The innominate bones (ossa innominata), symmetrically placed on each side, are broad, flaring and scoop-shaped. Each bone consists of three main parts, which are separate bones in early life, but firmly welded together in adults: the ilium, ischium and pubis. The ilia are the broad, thin, plate-like sections above, their upper, anterior prominences, which may be felt as the hips, are the anterior superior spinous processes used in making pelvic measurements. The margins extending backward from these points are termed the iliac crests.

The ischii are below and it is upon their projections, known as the tuberosities, that the body rests when in the sitting position, and which also serve as landmarks in pelvimetry. The pubes form the front of the pelvic wall, the anterior rami uniting in the median line by means of heavy cartilage and forming the symphysis pubis.

The sacrum and coccyx behind are really the termination of the spinal column, the sacrum consisting, usually, of five rudimentary vertebrae which have fused into one bone. It sometimes consists of four bones, sometimes six, but more often of five. The sacrum completes the pelvic girdle behind by uniting on each side with the ossa innominata by means of strong cartilages, thus forming the sacro-iliac joints. The spinal column rests upon the upper surface of the sacrum. The coccyx, a little wedge-shaped, tail-like appendage, which ordinarily has but slight obstetrical importance, extends in a downward curve from the lower margin of the sacrum, to which it has a cartilaginous attachment, the sacro-coccygeal joint. This joint between the sacrum and coccyx is much more movable in the female than in the male pelvis.
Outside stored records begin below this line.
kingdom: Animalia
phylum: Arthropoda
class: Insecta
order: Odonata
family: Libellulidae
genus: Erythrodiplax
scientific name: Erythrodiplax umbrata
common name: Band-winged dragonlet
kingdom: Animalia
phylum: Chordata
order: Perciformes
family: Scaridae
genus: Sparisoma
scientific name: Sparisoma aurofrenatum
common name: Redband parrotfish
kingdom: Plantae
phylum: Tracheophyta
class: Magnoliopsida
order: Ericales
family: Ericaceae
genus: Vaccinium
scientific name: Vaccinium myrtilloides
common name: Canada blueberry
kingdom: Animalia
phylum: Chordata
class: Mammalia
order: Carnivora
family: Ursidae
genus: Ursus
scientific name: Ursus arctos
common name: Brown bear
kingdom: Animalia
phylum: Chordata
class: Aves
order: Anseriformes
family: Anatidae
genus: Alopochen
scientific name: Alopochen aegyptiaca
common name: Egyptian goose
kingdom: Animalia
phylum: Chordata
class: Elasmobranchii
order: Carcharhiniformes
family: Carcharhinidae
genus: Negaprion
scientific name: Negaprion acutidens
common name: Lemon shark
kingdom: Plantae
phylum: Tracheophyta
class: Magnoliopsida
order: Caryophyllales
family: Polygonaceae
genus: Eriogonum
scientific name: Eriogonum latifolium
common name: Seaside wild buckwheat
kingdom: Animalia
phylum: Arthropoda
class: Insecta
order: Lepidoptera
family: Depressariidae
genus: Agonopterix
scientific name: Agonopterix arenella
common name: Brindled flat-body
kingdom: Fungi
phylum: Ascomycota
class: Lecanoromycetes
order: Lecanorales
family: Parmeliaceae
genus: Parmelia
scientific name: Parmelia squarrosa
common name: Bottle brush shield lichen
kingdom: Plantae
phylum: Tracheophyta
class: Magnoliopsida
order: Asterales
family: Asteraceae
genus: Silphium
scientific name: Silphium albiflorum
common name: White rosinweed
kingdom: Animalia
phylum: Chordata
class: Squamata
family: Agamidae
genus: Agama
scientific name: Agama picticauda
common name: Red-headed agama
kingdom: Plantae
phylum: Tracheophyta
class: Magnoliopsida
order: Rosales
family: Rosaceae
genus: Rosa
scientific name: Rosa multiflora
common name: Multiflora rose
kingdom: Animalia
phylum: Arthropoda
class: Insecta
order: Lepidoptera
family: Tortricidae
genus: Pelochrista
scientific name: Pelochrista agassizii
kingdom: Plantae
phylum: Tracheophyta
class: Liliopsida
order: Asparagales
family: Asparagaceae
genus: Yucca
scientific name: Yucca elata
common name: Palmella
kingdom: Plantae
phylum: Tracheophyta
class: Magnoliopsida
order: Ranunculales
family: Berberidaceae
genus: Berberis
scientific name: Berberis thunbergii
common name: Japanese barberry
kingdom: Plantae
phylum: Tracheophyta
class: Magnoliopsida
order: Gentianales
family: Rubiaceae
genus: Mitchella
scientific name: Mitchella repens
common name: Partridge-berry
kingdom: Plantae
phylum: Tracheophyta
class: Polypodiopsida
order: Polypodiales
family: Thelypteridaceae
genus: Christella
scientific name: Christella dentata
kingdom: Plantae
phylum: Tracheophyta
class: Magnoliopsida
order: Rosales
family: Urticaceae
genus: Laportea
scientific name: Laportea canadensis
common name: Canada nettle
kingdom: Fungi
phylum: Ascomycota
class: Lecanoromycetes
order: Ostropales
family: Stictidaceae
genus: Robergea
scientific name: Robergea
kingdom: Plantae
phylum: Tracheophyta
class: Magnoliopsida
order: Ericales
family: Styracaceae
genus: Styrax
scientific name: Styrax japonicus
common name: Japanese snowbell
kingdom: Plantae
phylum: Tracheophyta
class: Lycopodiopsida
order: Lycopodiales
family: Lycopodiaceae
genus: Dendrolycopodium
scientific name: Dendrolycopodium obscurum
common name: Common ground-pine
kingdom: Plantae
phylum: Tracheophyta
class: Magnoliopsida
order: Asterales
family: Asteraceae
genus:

We find, therefore, that although the pelvis constitutes a rigid, bony, ringlike structure, there are four joints: the symphysis pubis, the sacro-coccygeal, and the two sacro-iliac articulations. As the cartilages in these joints become somewhat softened and thickened during pregnancy, because of the increased blood supply, they all permit of a certain, though limited amount of motion at the time of labor. This provision is of considerable obstetrical importance, since the sacro-coccygeal joint allows the child’s head to push back the forward-protruding coccyx, as it passes down the birth canal, thus removing what otherwise might be a serious obstruction. And when, as is sometimes necessary, because of a constricted inlet, the pubic bone is cut through (the operation known as pubiotomy), the hingelike motion of the sacro-iliac joint permits of an appreciable spreading of the two hip bones and a consequent widening of the birth canal.

A. Normal female Pelvis.

B. Normal male Pelvis.
Fig. 1.—Normal Pelves. Note the broad, shallow, light construction of the female pelvis, A, as compared with the more massive male pelvis, B.

The pelvic cavity as a whole is divided into the true and false pelves by a constriction of the entire structure known as the brim or inlet. The inlet is not round, its antero-posterior diameter being shortened by the sacro-vertebral joint which protrudes forward and gives the opening something of a blunt, heart-shaped outline. (Fig. [2].)